Psychological distress associated with cancer diagnosis and treatment is high. Yet, psycho-oncological support is often lacking –due to barriers on the patients’ side or to insufficient resources on the providers’ side [15]. Online-interventions with regular psychologist-contact (minimal-contact) -already established in several psychological disorders- might reduce this gap. In our prospective, randomized controlled study we assess the first minimal-contact, online stress management program for German-speaking, newly diagnosed cancer patients.

Our study will yield information on the efficacy of the intervention with respect to quality of life and stress/anxiety. In addition, it will show whether cancer patients are ready to use new technologies to further increase the range of treatment options at their disposal, and -even more importantly- whether patients who are in need of support but slip through the net of the current system can be reached.
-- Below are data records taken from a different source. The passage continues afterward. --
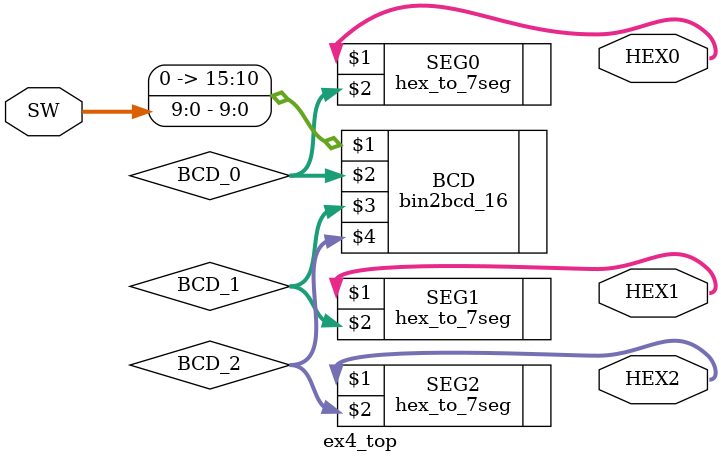
<source format=v>
module ex4_top (
	SW,
	HEX0, HEX1, HEX2
);
	input		[9:0] SW;
	output	[6:0] HEX0;
	output	[6:0] HEX1;
	output	[6:0] HEX2;
	
	wire [3:0] BCD_0, BCD_1, BCD_2;

	
	bin2bcd_16 BCD ({6'b0,SW[9:0]}, BCD_0, BCD_1, BCD_2);
	
	hex_to_7seg	SEG0 (HEX0, BCD_0);
	hex_to_7seg	SEG1 (HEX1, BCD_1);
	hex_to_7seg	SEG2 (HEX2, BCD_2);
	
	
	
	
	
	
	
	
	
	
	
	
	
	
	
	
	
	
	
	
	
	
	
	
	
	
	
	
	
	
	
	
	
	
	
endmodule
</source>
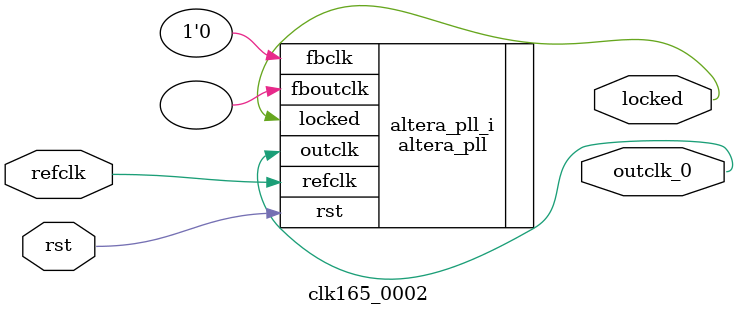
<source format=v>
`timescale 1ns/10ps
module  clk165_0002(

	// interface 'refclk'
	input wire refclk,

	// interface 'reset'
	input wire rst,

	// interface 'outclk0'
	output wire outclk_0,

	// interface 'locked'
	output wire locked
);

	altera_pll #(
		.fractional_vco_multiplier("false"),
		.reference_clock_frequency("50.0 MHz"),
		.operation_mode("direct"),
		.number_of_clocks(1),
		.output_clock_frequency0("165.000000 MHz"),
		.phase_shift0("0 ps"),
		.duty_cycle0(50),
		.output_clock_frequency1("0 MHz"),
		.phase_shift1("0 ps"),
		.duty_cycle1(50),
		.output_clock_frequency2("0 MHz"),
		.phase_shift2("0 ps"),
		.duty_cycle2(50),
		.output_clock_frequency3("0 MHz"),
		.phase_shift3("0 ps"),
		.duty_cycle3(50),
		.output_clock_frequency4("0 MHz"),
		.phase_shift4("0 ps"),
		.duty_cycle4(50),
		.output_clock_frequency5("0 MHz"),
		.phase_shift5("0 ps"),
		.duty_cycle5(50),
		.output_clock_frequency6("0 MHz"),
		.phase_shift6("0 ps"),
		.duty_cycle6(50),
		.output_clock_frequency7("0 MHz"),
		.phase_shift7("0 ps"),
		.duty_cycle7(50),
		.output_clock_frequency8("0 MHz"),
		.phase_shift8("0 ps"),
		.duty_cycle8(50),
		.output_clock_frequency9("0 MHz"),
		.phase_shift9("0 ps"),
		.duty_cycle9(50),
		.output_clock_frequency10("0 MHz"),
		.phase_shift10("0 ps"),
		.duty_cycle10(50),
		.output_clock_frequency11("0 MHz"),
		.phase_shift11("0 ps"),
		.duty_cycle11(50),
		.output_clock_frequency12("0 MHz"),
		.phase_shift12("0 ps"),
		.duty_cycle12(50),
		.output_clock_frequency13("0 MHz"),
		.phase_shift13("0 ps"),
		.duty_cycle13(50),
		.output_clock_frequency14("0 MHz"),
		.phase_shift14("0 ps"),
		.duty_cycle14(50),
		.output_clock_frequency15("0 MHz"),
		.phase_shift15("0 ps"),
		.duty_cycle15(50),
		.output_clock_frequency16("0 MHz"),
		.phase_shift16("0 ps"),
		.duty_cycle16(50),
		.output_clock_frequency17("0 MHz"),
		.phase_shift17("0 ps"),
		.duty_cycle17(50),
		.pll_type("General"),
		.pll_subtype("General")
	) altera_pll_i (
		.rst	(rst),
		.outclk	({outclk_0}),
		.locked	(locked),
		.fboutclk	( ),
		.fbclk	(1'b0),
		.refclk	(refclk)
	);
endmodule


</source>
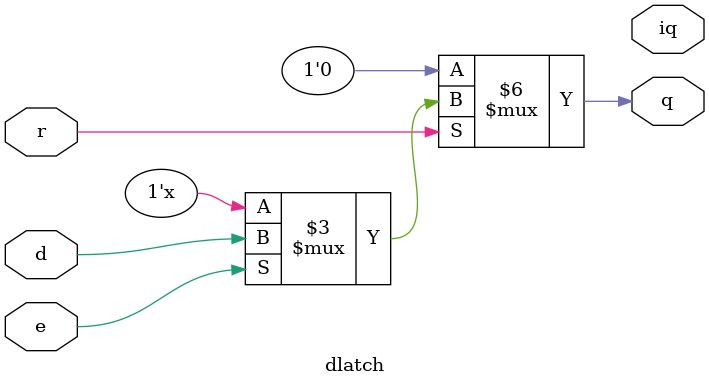
<source format=v>
module dff (
d  , // Data Input
clock    , // Clock Input
r , // Reset input 
q,         // Q output
iq
);

input d, clock, r ; 


output q,iq;


reg q,iq;


always @ ( posedge clock or negedge r)
if (~r) begin
  q <= 1'b0;
end  else begin
  q <= d;
end





endmodule 
 	

  
module dlatch (
d   , // Data Input
e     , // LatchInput
r  , // Reset input
q,       // Q output
iq
);

input d, e, r ; 


output q,iq;


reg q,iq;


always @ ( e or r or d)
if (~r) begin
  q <= 1'b0;
end else if (e) begin
  q <= d;
end



endmodule 


</source>
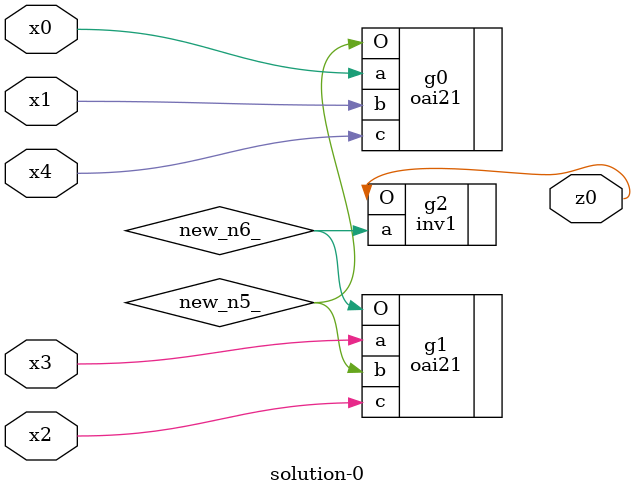
<source format=v>
module \solution-0 (
  x0, x1, x2, x3, x4,
  z0 );
  input x0, x1, x2, x3, x4;
  output z0;
  wire new_n5_, new_n6_;
  oai21  g0(.a(x0), .b(x1), .c(x4), .O(new_n5_));
  oai21  g1(.a(x3), .b(new_n5_), .c(x2), .O(new_n6_));
  inv1  g2(.a(new_n6_), .O(z0));
endmodule

</source>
Conversely, the time- (and indirectly the cost-) effectiveness of administering support in a minimal-contact online intervention will be assessed from the providers’ perspective – an outcome with important implications for the health care system.

On a different level, the contribution of various and novel recruitment strategies (flyers, “conventional face-to-face”, internet links, Google Ads, Facebook Ads, You tube) will be described allowing for conclusions for future online study portals.

One of the limitations of the study is the heterogeneity of newly diagnosed cancer patients with respect to tumor type, treatment type and treatment strategies (curative, palliative). However, the distress of a new cancer diagnosis is their common denominator, and a stratification factor. Also, since this is the first online stress management program for newly diagnosed cancer patients, we deliberately aim at reaching a broad population to avoid missing a small but important group of patients with potential benefit from this intervention. The results of this study will allow characterizing the patient population(s) with respect to age, sex, diagnosis and treatment that will then be studied more specifically in follow-up trials. Our trial represents a first step in expanding the much-needed psychological support for newly diagnosed cancer patients towards the promising approaches that come with new technical possibilities which have become integral part of our lives.

Trial status

Trial start date: 1th July 2014; Currently recruiting (Ncurrent = 80 as of March 17, 2016).